Pathway to Happiness Recommendation Engine
Overview
Live Site
ggia.berkeley.edu/onboarding/Client Since
May 2015
Greater Good in Action is dedicated to enhancing individual well-being by providing customized, science-backed practices to members through an innovative Recommendation Engine. This tool aims to optimize personal growth and happiness by tailoring self-directed practices to each user’s characteristics.
Hop Studios is excited to be a partner with Greater Good in Action, leveraging our expertise to create for them a sophisticated recommendation system that personalizes user experiences at scale.
Services Provided
In spring 2022, Hop Studios embarked on developing the Recommendation Engine for Pathway to Happiness, which is a cornerstone technology for Greater Good in Action. Pathway to Happiness delivers a personalized pathway to happiness based on user-specific data, and expands the capabilities of the scientific research undertaken by the Greater Good Science Center. The Recommendation Engine is grounded in scientific research that supports the theory that personalized social and emotional well-being practices deliver more effective outcomes than standardized programming, helping individuals experience deeper personal growth and improved mental health.
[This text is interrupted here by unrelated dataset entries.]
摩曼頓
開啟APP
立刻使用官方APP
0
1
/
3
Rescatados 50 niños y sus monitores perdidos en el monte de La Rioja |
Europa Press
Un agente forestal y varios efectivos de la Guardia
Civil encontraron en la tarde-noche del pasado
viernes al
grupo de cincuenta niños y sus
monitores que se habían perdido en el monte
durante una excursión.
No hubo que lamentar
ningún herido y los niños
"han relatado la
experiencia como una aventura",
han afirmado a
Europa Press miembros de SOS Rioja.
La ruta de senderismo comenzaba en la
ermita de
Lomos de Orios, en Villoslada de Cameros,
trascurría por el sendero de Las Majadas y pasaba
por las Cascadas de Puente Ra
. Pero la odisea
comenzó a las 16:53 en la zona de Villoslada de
The Recommendation Engine expands existing Pathway functionality and provides a flexible, comprehensive way to create sets of practices based on the scientific theories of researchers. Those researchers can set up testing scenarios to get real-world data about their theories. The tool relies on a variety of demographic and psychological variables which, when provided by users, can be used to calculate the best-fitting practices to achieve the research goals.
Some of the technical highlights of this system are:
- Multiple Practice Engines: Prototyping and building mechanisms for creating variants of practice assignment methods, which include fixed and random types based on weighted preferences.
- Recommendation Engine: Developing a Linear Regression Model to match practices with users based on up to 100 demographic factors. This system incorporates complex interactions like age squared or combined demographic variables, all managed within a user-friendly interface.
- Practice Assignment: Customizing practice sequences for new members upon registration, facilitated by an advanced API that handles dynamic assignment based on evolving recommendation logic.
TECHNICAL SPECIFICATIONS
Hop Studios tackled significant challenges in data handling, interface design, and system integration to ensure the Recommendation Engine operates seamlessly and effectively:
- Data Management and Version Control: Implementing robust systems to track changes and updates to practice and user variables, using a structured EE control panel for data input and revision tracking.
- User Interface Design: Crafting an intuitive control panel that allows team members to adjust recommendation parameters easily and monitor ongoing results.
FUTURE DIRECTIONS
As we continue to refine the Recommendation Engine, we plan to incorporate additional variables and machine learning techniques to enhance its predictive accuracy. Our goal is to establish a model that not only adapts to user feedback but also anticipates user needs based on emerging patterns. Portions of the Recommendation Engine are also utilized by the BIG JOY Project, a seven-day experience of micro-practices developed by GGIA and Mission: JOY.
CONCLUSION
The Greater Good in Action Pathway To Happiness project represents a pioneering step in personalized mental health and well-being. Hop Studios is proud to be at the forefront of this initiative, developing technology that empowers individuals to lead happier, more fulfilled lives. This project not only supports those who use the platform but also advances the broader scientific understanding of happiness and well-being.